▶ Work instruction
Below are the records; copy exactly the lines from the first through the one containing "index mcp: (707, 978)", both included, and leave out the pictures.

====== Record set ======

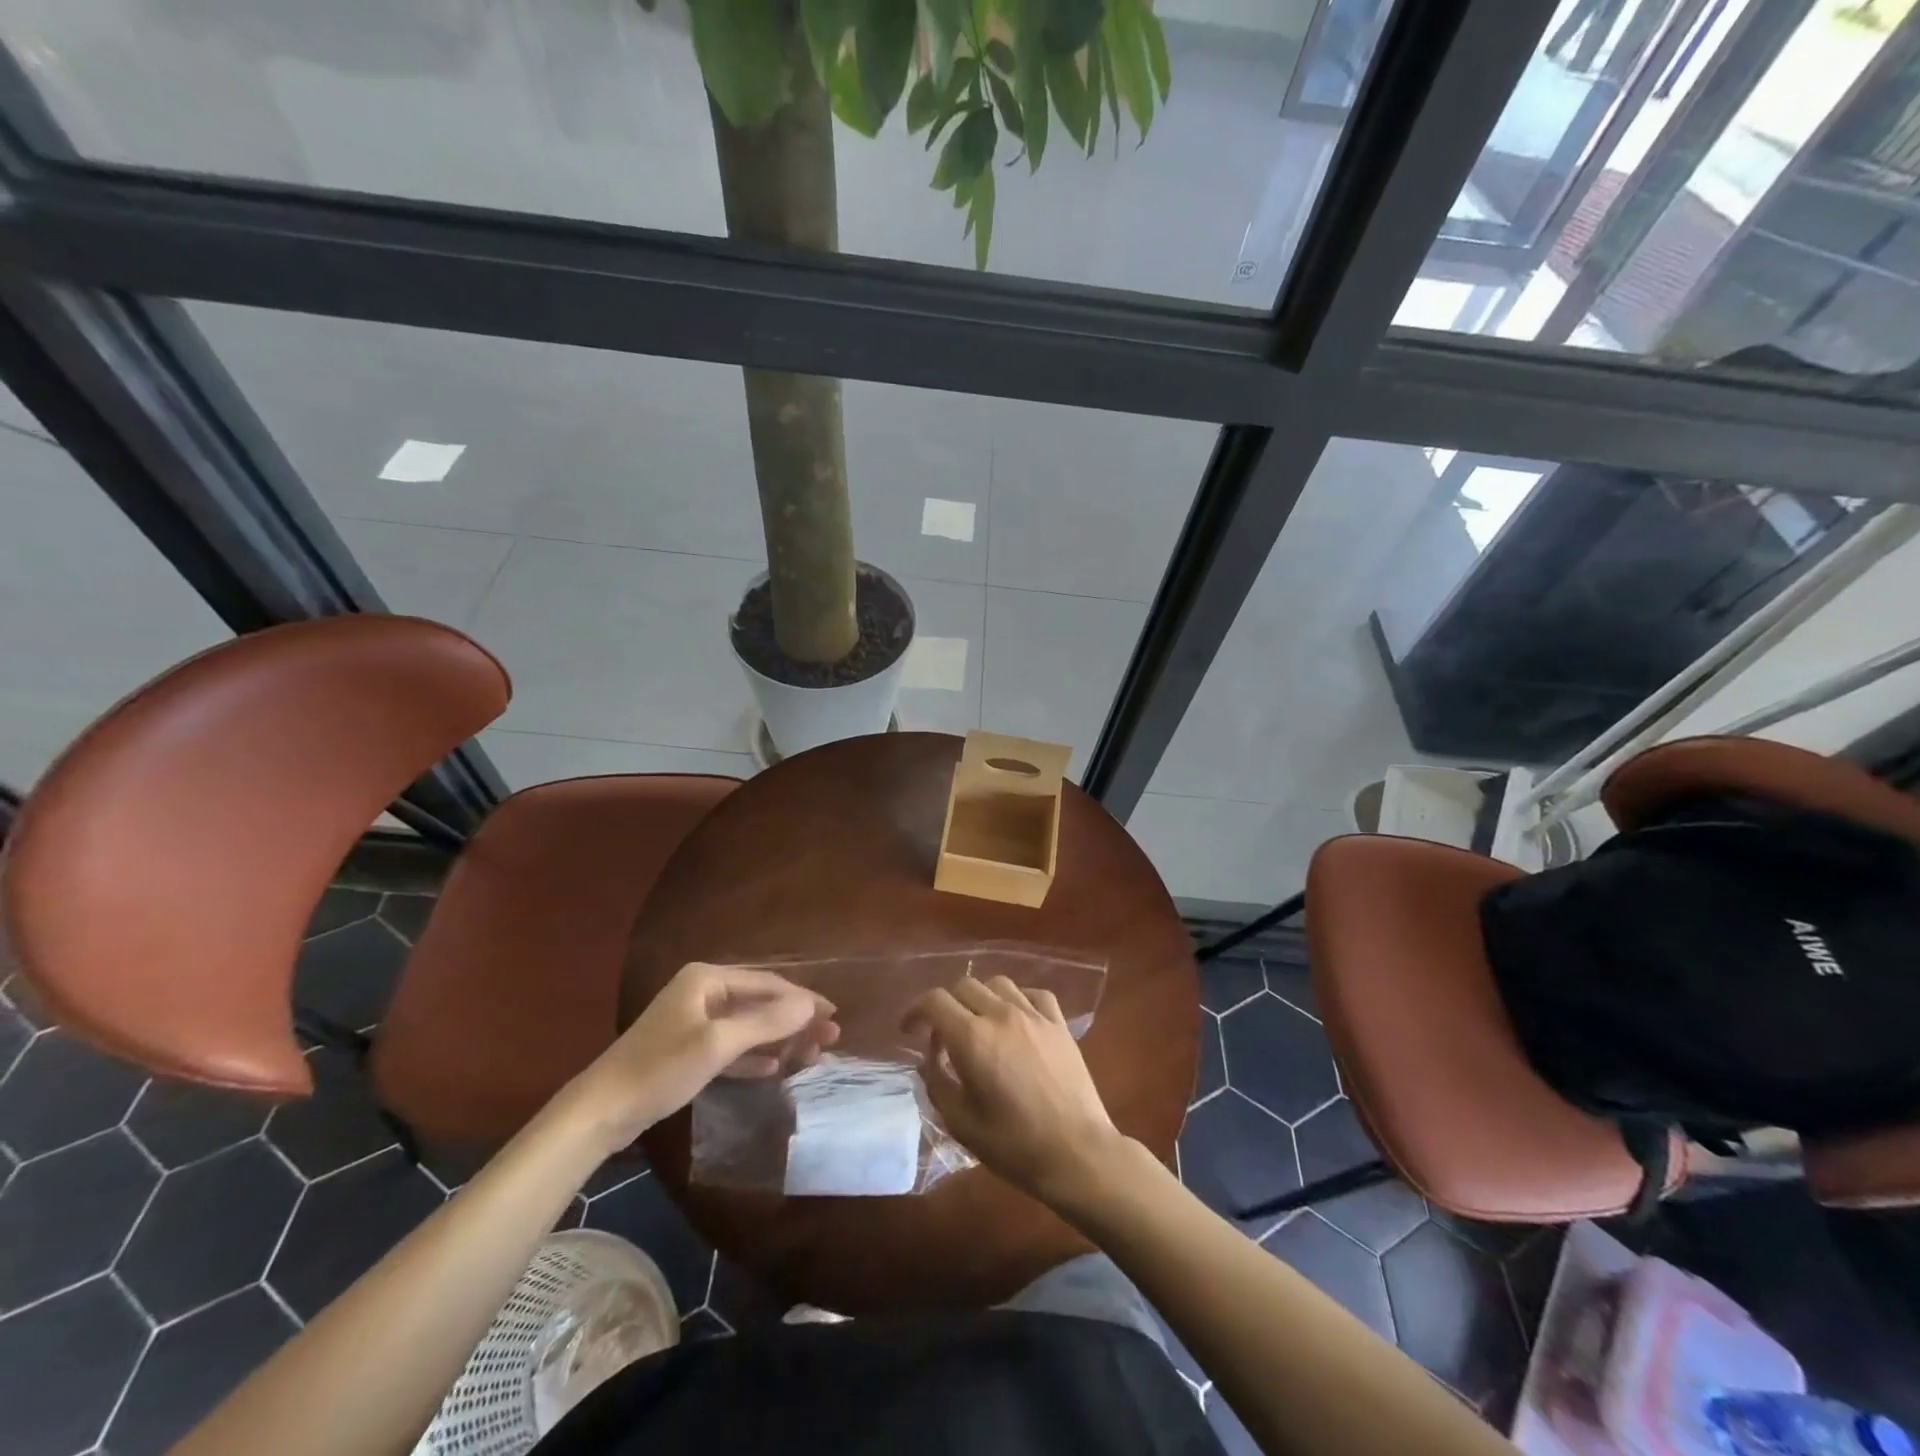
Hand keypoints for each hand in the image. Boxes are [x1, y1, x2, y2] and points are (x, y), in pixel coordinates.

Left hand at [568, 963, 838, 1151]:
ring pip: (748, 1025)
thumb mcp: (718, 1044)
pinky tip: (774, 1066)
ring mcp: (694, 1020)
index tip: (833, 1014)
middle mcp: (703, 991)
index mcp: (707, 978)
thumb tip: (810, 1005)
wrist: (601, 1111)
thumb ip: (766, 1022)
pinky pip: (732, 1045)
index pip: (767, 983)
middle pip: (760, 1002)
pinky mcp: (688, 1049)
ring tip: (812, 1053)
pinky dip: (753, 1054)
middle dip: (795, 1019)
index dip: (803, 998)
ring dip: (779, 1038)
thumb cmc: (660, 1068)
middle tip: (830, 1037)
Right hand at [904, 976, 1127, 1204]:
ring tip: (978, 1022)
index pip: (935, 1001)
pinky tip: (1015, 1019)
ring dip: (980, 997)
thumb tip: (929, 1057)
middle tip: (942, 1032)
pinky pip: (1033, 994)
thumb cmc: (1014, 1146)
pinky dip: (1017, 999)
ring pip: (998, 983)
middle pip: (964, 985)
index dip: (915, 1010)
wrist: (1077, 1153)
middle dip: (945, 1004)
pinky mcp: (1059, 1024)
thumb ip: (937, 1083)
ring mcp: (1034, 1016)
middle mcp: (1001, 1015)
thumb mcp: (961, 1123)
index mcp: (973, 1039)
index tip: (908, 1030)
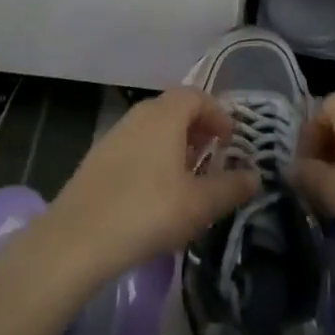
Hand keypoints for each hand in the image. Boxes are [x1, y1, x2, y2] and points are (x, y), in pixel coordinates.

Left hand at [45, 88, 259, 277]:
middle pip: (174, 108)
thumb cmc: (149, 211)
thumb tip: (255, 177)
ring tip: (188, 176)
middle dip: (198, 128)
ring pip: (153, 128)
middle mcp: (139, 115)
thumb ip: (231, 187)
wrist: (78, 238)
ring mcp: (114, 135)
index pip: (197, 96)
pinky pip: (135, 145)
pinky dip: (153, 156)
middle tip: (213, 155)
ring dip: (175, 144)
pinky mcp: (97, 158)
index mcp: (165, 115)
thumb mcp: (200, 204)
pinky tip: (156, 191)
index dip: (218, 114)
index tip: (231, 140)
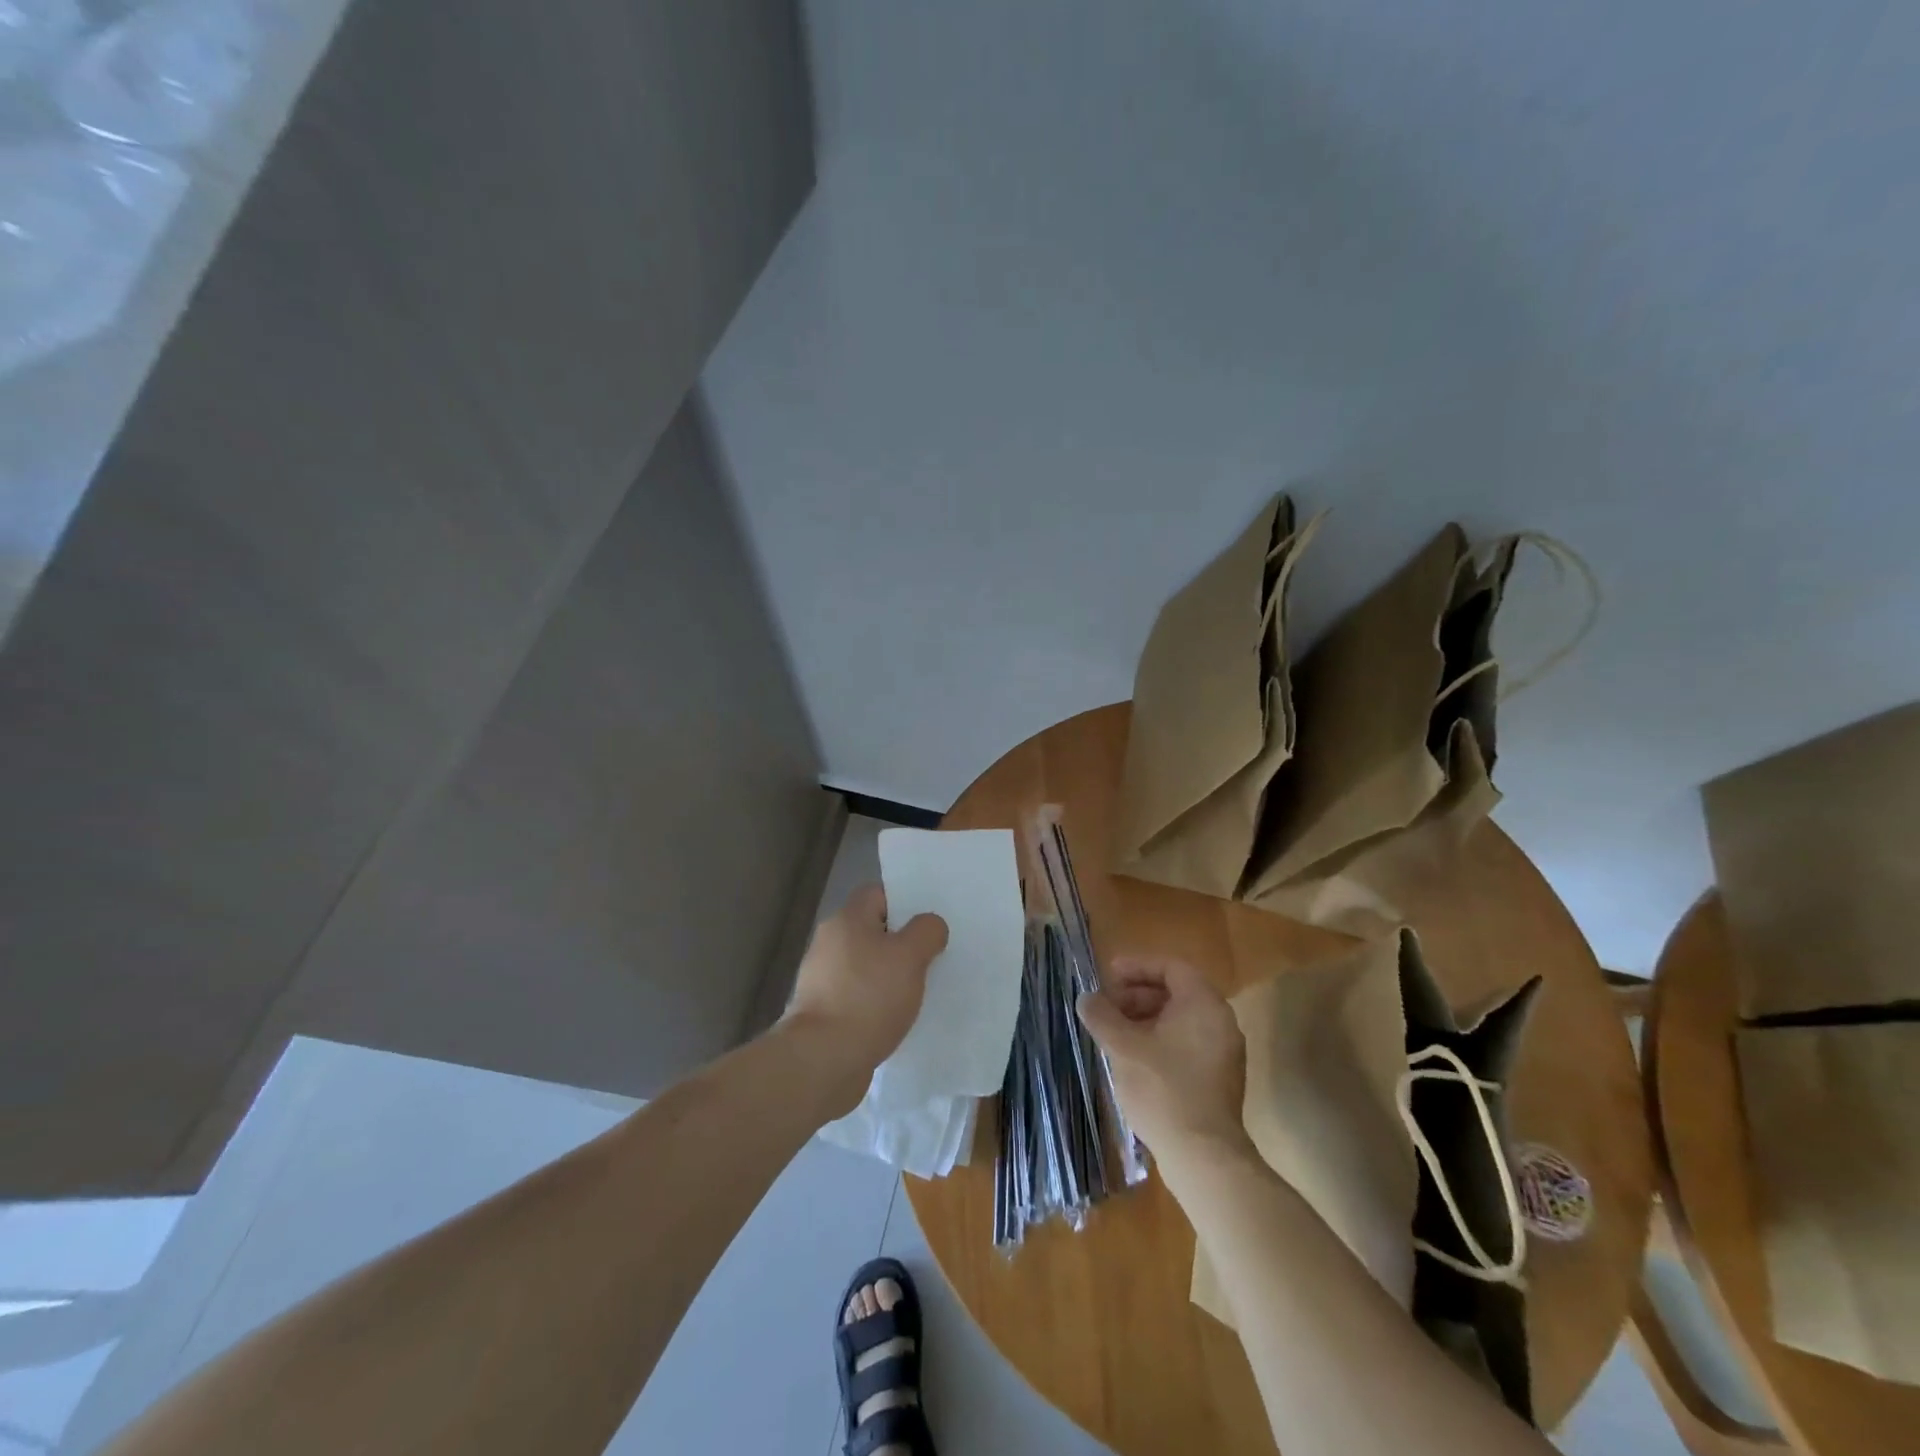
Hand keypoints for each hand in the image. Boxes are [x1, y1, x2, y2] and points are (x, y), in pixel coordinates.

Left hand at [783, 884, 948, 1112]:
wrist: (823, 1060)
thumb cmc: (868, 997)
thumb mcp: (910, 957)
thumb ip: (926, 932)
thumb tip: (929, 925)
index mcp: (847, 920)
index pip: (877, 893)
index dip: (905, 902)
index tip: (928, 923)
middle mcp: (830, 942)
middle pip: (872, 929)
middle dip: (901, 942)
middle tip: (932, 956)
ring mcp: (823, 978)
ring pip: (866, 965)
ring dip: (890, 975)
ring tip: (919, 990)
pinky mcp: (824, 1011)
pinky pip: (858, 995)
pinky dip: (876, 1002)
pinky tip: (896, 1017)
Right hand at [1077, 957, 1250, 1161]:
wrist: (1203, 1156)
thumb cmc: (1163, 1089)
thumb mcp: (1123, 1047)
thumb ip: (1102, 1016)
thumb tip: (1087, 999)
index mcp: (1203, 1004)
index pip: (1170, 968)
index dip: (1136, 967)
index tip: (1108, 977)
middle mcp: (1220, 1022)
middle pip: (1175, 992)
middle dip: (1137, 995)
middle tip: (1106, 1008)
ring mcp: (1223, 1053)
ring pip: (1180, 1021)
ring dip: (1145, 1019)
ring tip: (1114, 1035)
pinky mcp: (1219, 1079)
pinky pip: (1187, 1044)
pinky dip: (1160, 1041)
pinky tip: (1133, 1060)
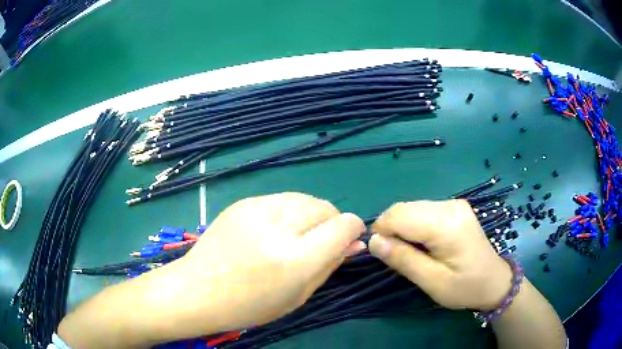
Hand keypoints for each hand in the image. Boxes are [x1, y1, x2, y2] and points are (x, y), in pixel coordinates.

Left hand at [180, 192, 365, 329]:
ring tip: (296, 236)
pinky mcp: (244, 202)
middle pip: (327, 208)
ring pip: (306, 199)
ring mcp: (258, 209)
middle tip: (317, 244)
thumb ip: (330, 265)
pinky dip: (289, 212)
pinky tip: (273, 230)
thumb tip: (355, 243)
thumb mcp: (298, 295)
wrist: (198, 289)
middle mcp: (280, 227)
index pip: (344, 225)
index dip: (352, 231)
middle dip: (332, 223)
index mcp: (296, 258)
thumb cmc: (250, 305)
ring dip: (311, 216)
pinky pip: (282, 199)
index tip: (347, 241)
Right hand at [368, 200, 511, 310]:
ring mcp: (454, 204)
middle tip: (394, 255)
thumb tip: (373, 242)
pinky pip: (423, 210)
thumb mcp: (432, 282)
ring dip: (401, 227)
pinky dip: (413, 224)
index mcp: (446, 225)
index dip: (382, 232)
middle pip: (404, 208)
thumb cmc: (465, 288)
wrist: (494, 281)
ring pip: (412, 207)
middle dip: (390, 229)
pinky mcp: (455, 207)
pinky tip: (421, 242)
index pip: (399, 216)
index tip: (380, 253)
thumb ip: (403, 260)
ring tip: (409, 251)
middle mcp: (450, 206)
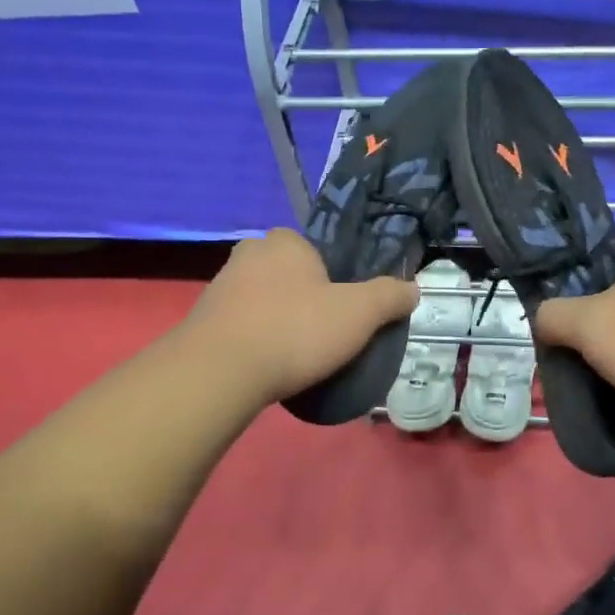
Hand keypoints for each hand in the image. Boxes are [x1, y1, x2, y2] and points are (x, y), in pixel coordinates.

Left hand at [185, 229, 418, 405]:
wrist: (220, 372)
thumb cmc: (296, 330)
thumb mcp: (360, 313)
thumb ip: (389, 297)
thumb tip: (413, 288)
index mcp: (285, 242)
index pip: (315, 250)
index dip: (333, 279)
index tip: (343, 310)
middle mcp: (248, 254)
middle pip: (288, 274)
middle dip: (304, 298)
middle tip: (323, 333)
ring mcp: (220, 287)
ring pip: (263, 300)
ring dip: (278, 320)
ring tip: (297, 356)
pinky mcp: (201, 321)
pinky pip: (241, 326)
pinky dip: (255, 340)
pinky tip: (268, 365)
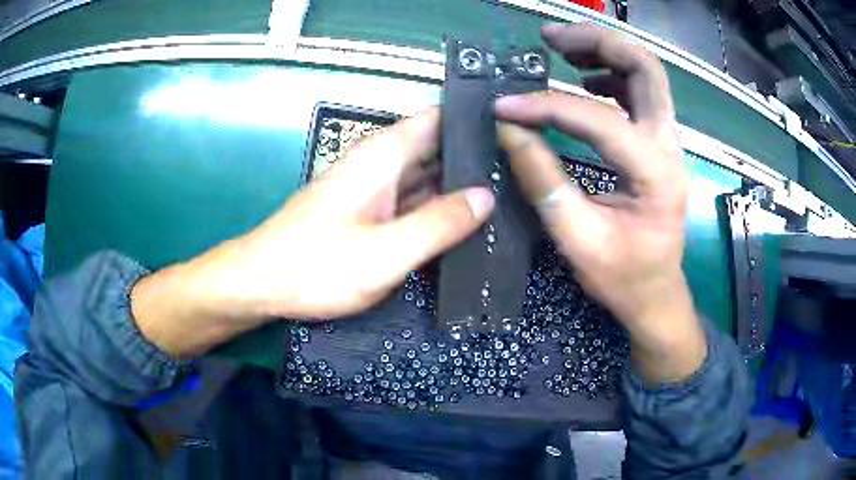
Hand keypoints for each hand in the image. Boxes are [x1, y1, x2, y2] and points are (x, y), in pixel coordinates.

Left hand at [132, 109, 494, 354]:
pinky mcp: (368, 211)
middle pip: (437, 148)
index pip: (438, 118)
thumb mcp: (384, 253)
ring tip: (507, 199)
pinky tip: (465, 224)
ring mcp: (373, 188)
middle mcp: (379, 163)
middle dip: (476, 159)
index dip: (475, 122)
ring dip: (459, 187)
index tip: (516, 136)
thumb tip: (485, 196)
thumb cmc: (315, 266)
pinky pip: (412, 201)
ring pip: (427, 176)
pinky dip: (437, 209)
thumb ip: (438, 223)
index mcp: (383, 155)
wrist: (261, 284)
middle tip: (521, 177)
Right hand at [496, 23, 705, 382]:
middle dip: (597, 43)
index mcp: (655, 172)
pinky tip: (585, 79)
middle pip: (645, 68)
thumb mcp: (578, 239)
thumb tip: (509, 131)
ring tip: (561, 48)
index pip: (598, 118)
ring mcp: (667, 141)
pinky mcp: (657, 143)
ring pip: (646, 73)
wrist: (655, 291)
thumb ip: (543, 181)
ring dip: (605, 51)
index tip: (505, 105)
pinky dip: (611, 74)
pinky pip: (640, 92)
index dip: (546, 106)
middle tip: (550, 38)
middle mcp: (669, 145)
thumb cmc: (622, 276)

======

▶ Task result
Hand keypoints for each hand in the image. Boxes are [x1, y1, x2, y2] and points are (x, y), in pixel coordinates.

Left hand at [568, 963, 838, 1151]:
ring pip: (748, 1025)
thumb mcp: (718, 1044)
pinky tip: (774, 1066)
ring mcp: (694, 1020)
index tip: (833, 1014)
middle mcp: (703, 991)
index mcp: (707, 978)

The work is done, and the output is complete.